Maternal Obesity Heightens Risk of Birth Defects

TUESDAY, Aug. 7 (HealthDay News) -- Women who were obese before they became pregnant had a higher risk of having babies with certain birth defects, including missing limbs, malformed hearts and underdeveloped spinal cords, a new study found.

But the researchers cautioned that overweight women planning to get pregnant should try to lose weight sensibly and carefully.

"We would advise women who are obese to try to maintain a healthy weight, engage in moderate exercise and follow a healthy daily diet," said study lead author Kim Waller, associate professor of epidemiology at the University of Texas at Houston's School of Public Health. "Multivitamins both before and after a woman becomes pregnant are very important."

In particular, women are advised to take 400 micrograms of folic acid daily both before pregnancy and during pregnancy. A multivitamin will usually satisfy this recommendation.

And women should not try fad diets.

"We don't want women who are thinking of becoming pregnant or who are pregnant to rush out and go on a crash diet," Waller cautioned. "If you become pregnant, then, sure, maybe try to lose some weight, but do so very, very carefully and maintain a healthy diet while you're doing so."

"You have to be of a healthy weight not only for yourself but also for a healthy pregnancy," added Dr. Jennifer Wu, an obstetrician/gynecologist at Lenox Hill Hospital in New York City. "You want to try to get down to a healthy weight before you even get pregnant in the first place.
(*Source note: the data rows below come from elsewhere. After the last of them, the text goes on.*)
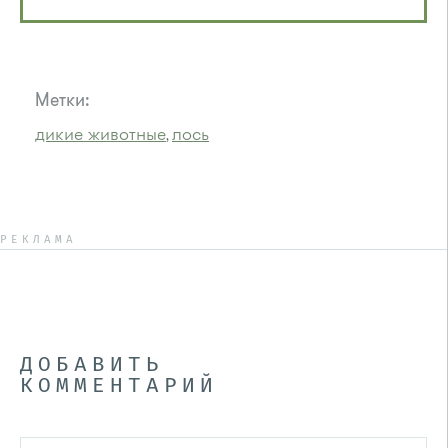
Метки:
дикие животные
лось
,
РЕКЛАМА
ДОБАВИТЬ
КОММЕНТАРИЙ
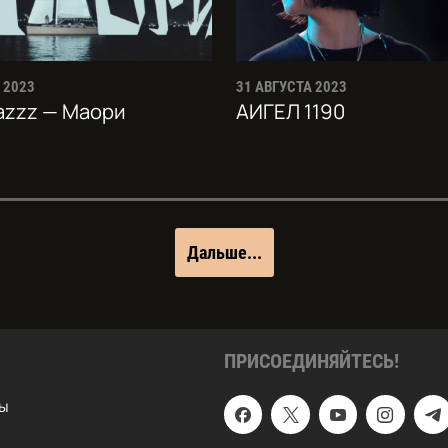
 2023
31 АВГУСТА 2023
jazzz — Маори
АИГЕЛ 1190
Дальше...
ПРИСОЕДИНЯЙТЕСЬ!
ы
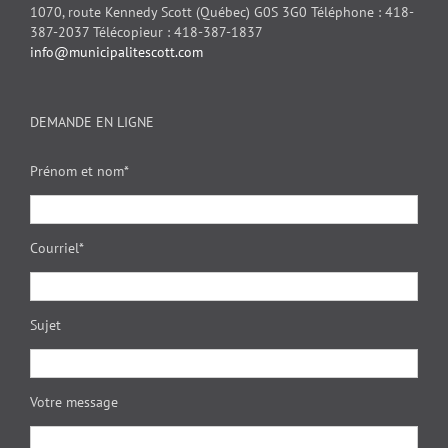
1070, route Kennedy Scott (Québec) G0S 3G0 Téléphone : 418-
387-2037 Télécopieur : 418-387-1837
info@municipalitescott.com
DEMANDE EN LIGNE
Prénom et nom*
Courriel*
Sujet
Votre message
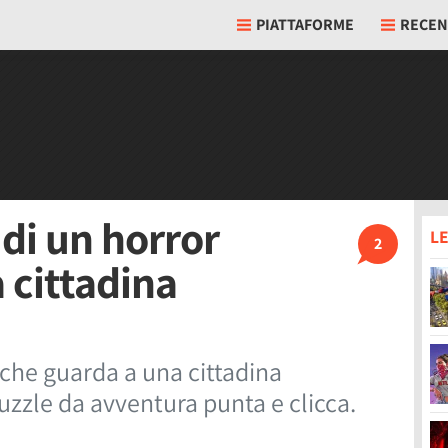
PIATTAFORME
RECEN
 di un horror
LE
2
 cittadina
r che guarda a una cittadina
uzzle da avventura punta e clicca.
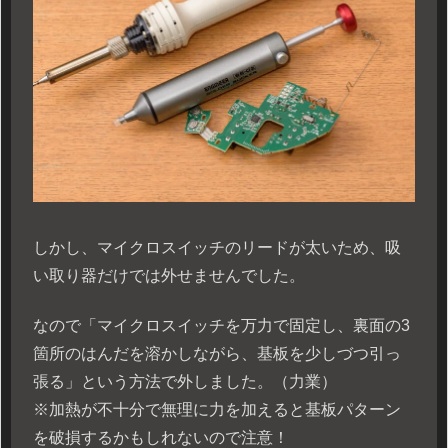
しかし、マイクロスイッチのリードが太いため、吸
い取り器だけでは外せませんでした。
なので「マイクロスイッチを万力で固定し、裏面の3
箇所のはんだを溶かしながら、基板を少しづつ引っ
張る」という方法で外しました。（力業）
※加熱が不十分で無理に力を加えると基板パターン
を破損するかもしれないので注意！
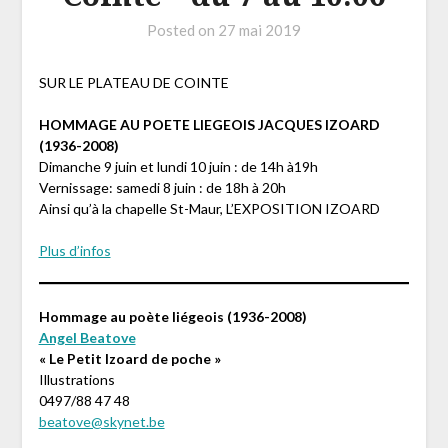
Posted on
27 mai 2019
SUR LE PLATEAU DE COINTE
HOMMAGE AU POETE LIEGEOIS JACQUES IZOARD
(1936-2008)
Dimanche 9 juin et lundi 10 juin : de 14h à19h
Vernissage: samedi 8 juin : de 18h à 20h
Ainsi qu’à la chapelle St-Maur, L’EXPOSITION IZOARD
Plus d’infos
Hommage au poète liégeois (1936-2008)
Angel Beatove
« Le Petit Izoard de poche »
Illustrations
0497/88 47 48
beatove@skynet.be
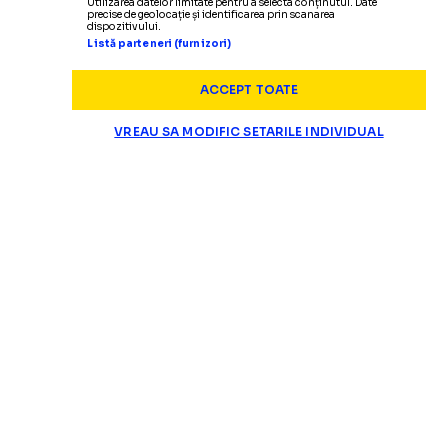
Utilizarea datelor limitate pentru a selecta conținutul. Date
precise de geolocație și identificarea prin scanarea
dispozitivului.
Listă parteneri (furnizori)
ACCEPT TOATE
VREAU SA MODIFIC SETARILE INDIVIDUAL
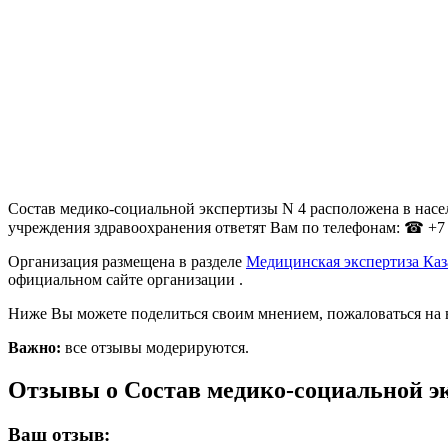
Состав медико-социальной экспертизы N 4 расположена в насел
учреждения здравоохранения ответят Вам по телефонам: ☎ +7 (
Организация размещена в разделе
Медицинская экспертиза Ка
официальном сайте организации .
Ниже Вы можете поделиться своим мнением, пожаловаться на 
Важно:
все отзывы модерируются.
Отзывы о Состав медико-социальной э
Ваш отзыв:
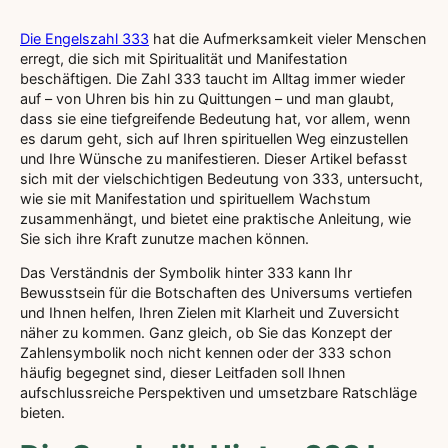
Die Engelszahl 333
hat die Aufmerksamkeit vieler Menschen
erregt, die sich mit Spiritualität und Manifestation
beschäftigen. Die Zahl 333 taucht im Alltag immer wieder
auf – von Uhren bis hin zu Quittungen – und man glaubt,
dass sie eine tiefgreifende Bedeutung hat, vor allem, wenn
es darum geht, sich auf Ihren spirituellen Weg einzustellen
und Ihre Wünsche zu manifestieren. Dieser Artikel befasst
sich mit der vielschichtigen Bedeutung von 333, untersucht,
wie sie mit Manifestation und spirituellem Wachstum
zusammenhängt, und bietet eine praktische Anleitung, wie
Sie sich ihre Kraft zunutze machen können.
Das Verständnis der Symbolik hinter 333 kann Ihr
Bewusstsein für die Botschaften des Universums vertiefen
und Ihnen helfen, Ihren Zielen mit Klarheit und Zuversicht
näher zu kommen. Ganz gleich, ob Sie das Konzept der
Zahlensymbolik noch nicht kennen oder der 333 schon
häufig begegnet sind, dieser Leitfaden soll Ihnen
aufschlussreiche Perspektiven und umsetzbare Ratschläge
bieten.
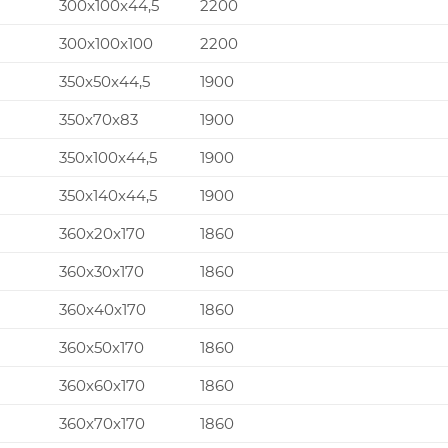
300x100x44,5
2200
300x100x100
2200
350x50x44,5
1900
350x70x83
1900
350x100x44,5
1900
350x140x44,5
1900
360x20x170
1860
360x30x170
1860
360x40x170
1860
360x50x170
1860
360x60x170
1860
360x70x170
1860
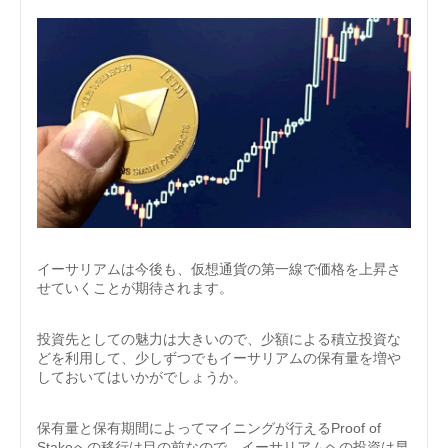
イーサリアムは今後も、仮想通貨の第一線で価格を上昇さ
せていくことが期待されます。
投資先としての魅力は大きいので、少額による積立投資な
どを利用して、少しずつでもイーサリアムの保有量を増や
しておいてはいかがでしょうか。
保有量と保有期間によってマイニングが行えるProof of
Stakeへの移行は目の前なので、イーサリアムヘの投資は早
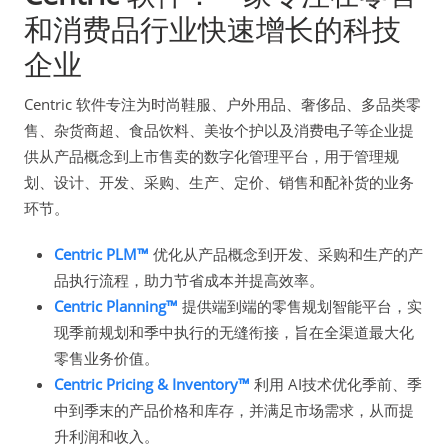
和消费品行业快速增长的科技
企业
Centric 软件专注为时尚鞋服、户外用品、奢侈品、多品类零
售、杂货商超、食品饮料、美妆个护以及消费电子等企业提
供从产品概念到上市售卖的数字化管理平台，用于管理规
划、设计、开发、采购、生产、定价、销售和配补货的业务
环节。
Centric PLM™
优化从产品概念到开发、采购和生产的产
品执行流程，助力节省成本并提高效率。
Centric Planning™
提供端到端的零售规划智能平台，实
现季前规划和季中执行的无缝衔接，旨在全渠道最大化
零售业务价值。
Centric Pricing & Inventory™
利用 AI技术优化季前、季
中到季末的产品价格和库存，并满足市场需求，从而提
升利润和收入。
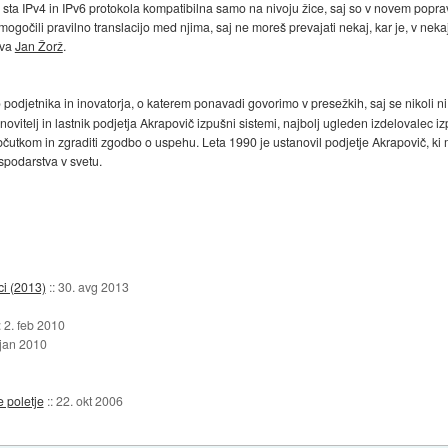
 da sta IPv4 in IPv6 protokola kompatibilna samo na nivoju žice, saj so v novem popra
ogočili pravilno translacijo med njima, saj ne moreš prevajati nekaj, kar je, v nekaj,
ava
Jan Žorž
.
o podjetnika in inovatorja, o katerem ponavadi govorimo v presežkih, saj se nikoli n
vitelj in lastnik podjetja Akrapovič izpušni sistemi, najbolj ugleden izdelovalec iz
bčutkom in zgraditi zgodbo o uspehu. Leta 1990 je ustanovil podjetje Akrapovič, ki m
spodarstva v svetu.
ci (2013)
::
30. avg 2013
:
2. feb 2010
 jan 2010
 poletje
::
22. okt 2006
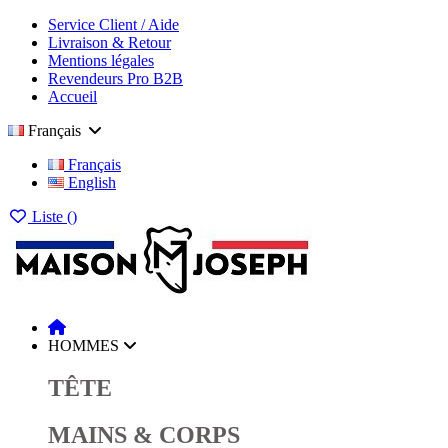
Service Client / Aide
Livraison & Retour
Mentions légales
Revendeurs Pro B2B
Accueil
Français
Français
English
Liste (
)
HOMMES
TÊTE
MAINS & CORPS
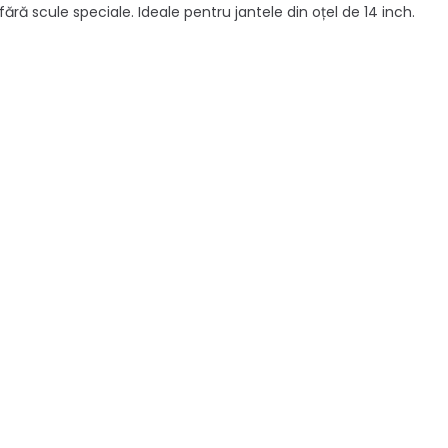
ră scule speciale. Ideale pentru jantele din oțel de 14 inch.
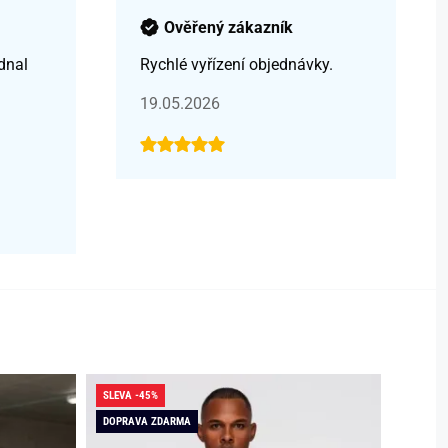
Ověřený zákazník
dnal
Rychlé vyřízení objednávky.
19.05.2026
SLEVA -45%
SLEVA -
DOPRAVA ZDARMA
DOPRAV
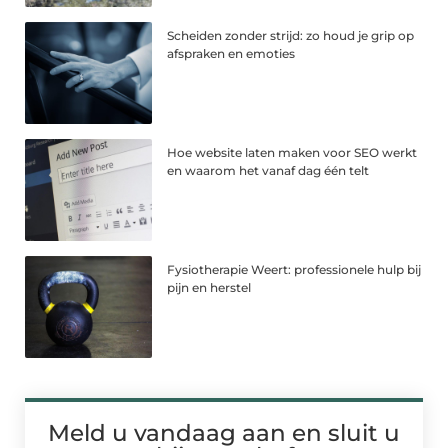
Scheiden zonder strijd: zo houd je grip op
afspraken en emoties
Hoe website laten maken voor SEO werkt
en waarom het vanaf dag één telt
Fysiotherapie Weert: professionele hulp bij
pijn en herstel
Meld u vandaag aan en sluit u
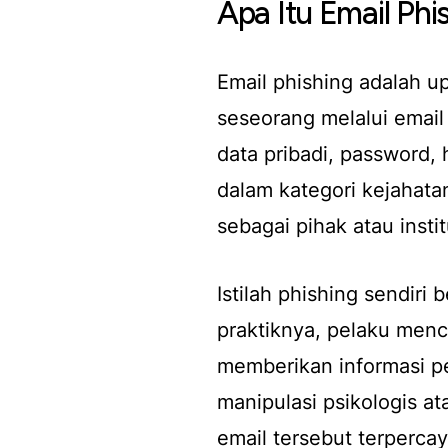
Apa Itu Email Phi
Email phishing adalah 
seseorang melalui email 
data pribadi, password,
dalam kategori kejahat
sebagai pihak atau instit
Istilah phishing sendiri
praktiknya, pelaku men
memberikan informasi p
manipulasi psikologis a
email tersebut terpercay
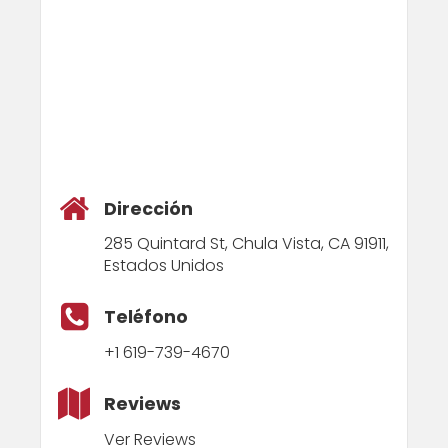
Dirección
285 Quintard St, Chula Vista, CA 91911,
Estados Unidos
Teléfono
+1 619-739-4670
Reviews
Ver Reviews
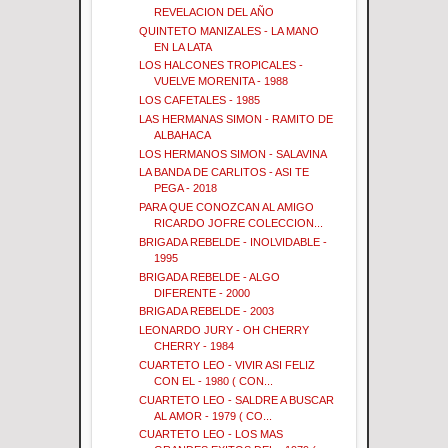
REVELACION DEL AÑO
QUINTETO MANIZALES - LA MANO
EN LA LATA
LOS HALCONES TROPICALES -
VUELVE MORENITA - 1988
LOS CAFETALES - 1985
LAS HERMANAS SIMON - RAMITO DE
ALBAHACA
LOS HERMANOS SIMON - SALAVINA
LA BANDA DE CARLITOS - ASI TE
PEGA - 2018
PARA QUE CONOZCAN AL AMIGO
RICARDO JOFRE COLECCION...
BRIGADA REBELDE - INOLVIDABLE -
1995
BRIGADA REBELDE - ALGO
DIFERENTE - 2000
BRIGADA REBELDE - 2003
LEONARDO JURY - OH CHERRY
CHERRY - 1984
CUARTETO LEO - VIVIR ASI FELIZ
CON EL - 1980 ( CON...
CUARTETO LEO - SALDRE A BUSCAR
AL AMOR - 1979 ( CO...
CUARTETO LEO - LOS MAS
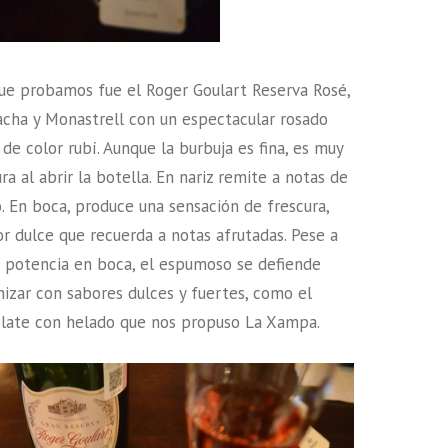
ue probamos fue el Roger Goulart Reserva Rosé,
cha y Monastrell con un espectacular rosado
de color rubí. Aunque la burbuja es fina, es muy
a al abrir la botella. En nariz remite a notas de
. En boca, produce una sensación de frescura,
or dulce que recuerda a notas afrutadas. Pese a
n potencia en boca, el espumoso se defiende
izar con sabores dulces y fuertes, como el
late con helado que nos propuso La Xampa.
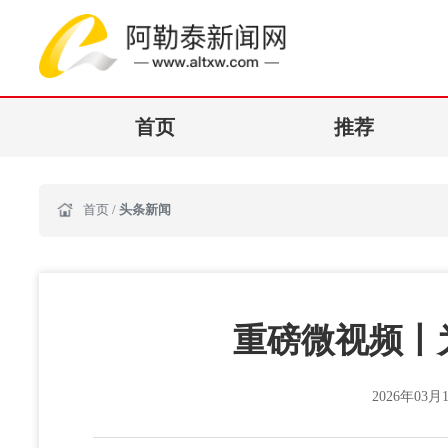
首页
推荐
首页
/
头条新闻
重磅微视频丨
2026年03月1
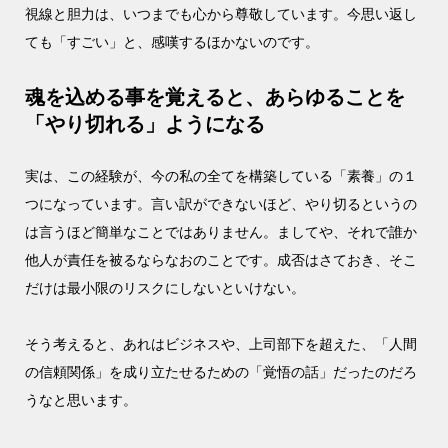
視線と胆力は、いつまでも心から尊敬しています。今思い返し
ても「すごい」と、感嘆するほかないのです。
魂を込める事を覚えると、あらゆることを
「やり切れる」ようになる
実は、この経験が、今の私の全てを構築している「素養」の１
つになっています。言い訳ができないほど、やり切るというの
は言うほど簡単なことではありません。ましてや、それで誰か
他人が責任を被るならなおのことです。成否はさておき、そこ
だけは最小限のリスクにしないといけない。
そう考えると、あれはビジネスや、上司部下を超えた、「人間
の信頼関係」を成り立たせるための「覚悟の話」だったのだろ
うなと思います。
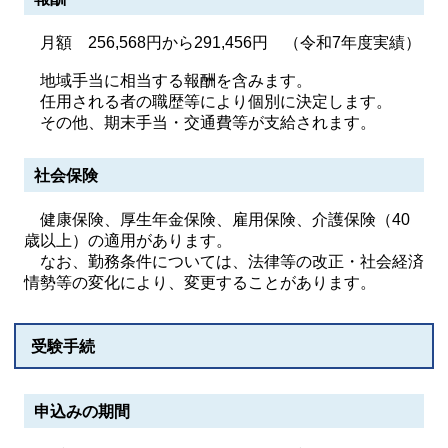
月額 256,568円から291,456円 （令和7年度実績）
地域手当に相当する報酬を含みます。
任用される者の職歴等により個別に決定します。
その他、期末手当・交通費等が支給されます。
社会保険
健康保険、厚生年金保険、雇用保険、介護保険（40
歳以上）の適用があります。
なお、勤務条件については、法律等の改正・社会経済
情勢等の変化により、変更することがあります。
受験手続
申込みの期間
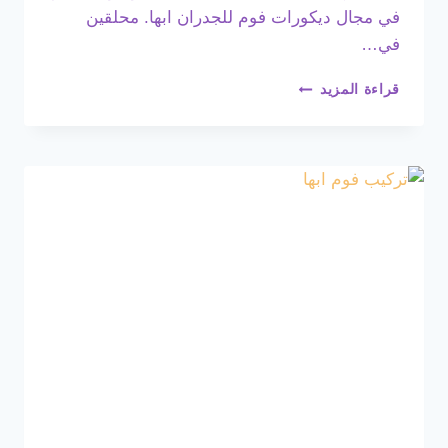
في مجال ديكورات فوم للجدران ابها. محلقين
في…
معلم
قراءة المزيد
فوم
خميس
مشيط
ت:
0508385096
بانوهات
فوم
خميس
مشيط
–
فوم
حائط
ابها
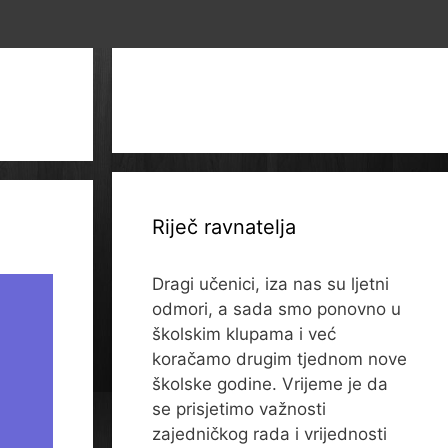
Riječ ravnatelja
Dragi učenici, iza nas su ljetni
odmori, a sada smo ponovno u
školskim klupama i već
koračamo drugim tjednom nove
školske godine. Vrijeme je da
se prisjetimo važnosti
zajedničkog rada i vrijednosti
Pregnancy is not the time to do a crash diet to try to lose weight."

In 2003 and 2004, 51 percent of U.S. women aged 20 to 39 were overweight or obese, putting them at increased risk for chronic diseases, infertility, irregular menstruation and pregnancy complications, according to background information in the study.

Previous research had shown a strong association between pre-pregnancy body mass index (BMI, a ratio of weight to height) and the risk for certain birth defects, particularly anencephaly -- a defect in the closure of the neural tube, which forms the brain and spinal cord of the embryo -- and spina bifida.

The link between overweight and obesity and other birth defects has been less clear.

According to the U.S. Agency for Healthcare Research and Quality, as many as one in 33 babies born in the United States has a birth defect.

For the new study, the largest of its kind, Waller and her colleagues interviewed 10,249 women in eight states whose babies had been born with birth defects between 1997 and 2002. Information on the women came from the National Birth Defects Prevention Study.

These women were then compared to 4,065 women who had given birth to babies without birth defects during the same time period.

Sixteen birth defects were studied. Of those, mothers of babies with the following seven birth defects were more likely to have been obese than mothers of infants without birth defects:

  • Spina bifida, or the incomplete development of the brain, spinal cord and/or meninges (the protective covering around the brain and spinal cord). This is the most common neural tube defect in the United States and affects up to 2,000 of the more than 4 million babies born annually, according to the National Institutes of Health.
  • Heart defects.
  • Anorectal atresia, or malformation of the anal opening.
  • Hypospadias, or an abnormally placed urethral opening in males -- on the underside instead of the end of the penis.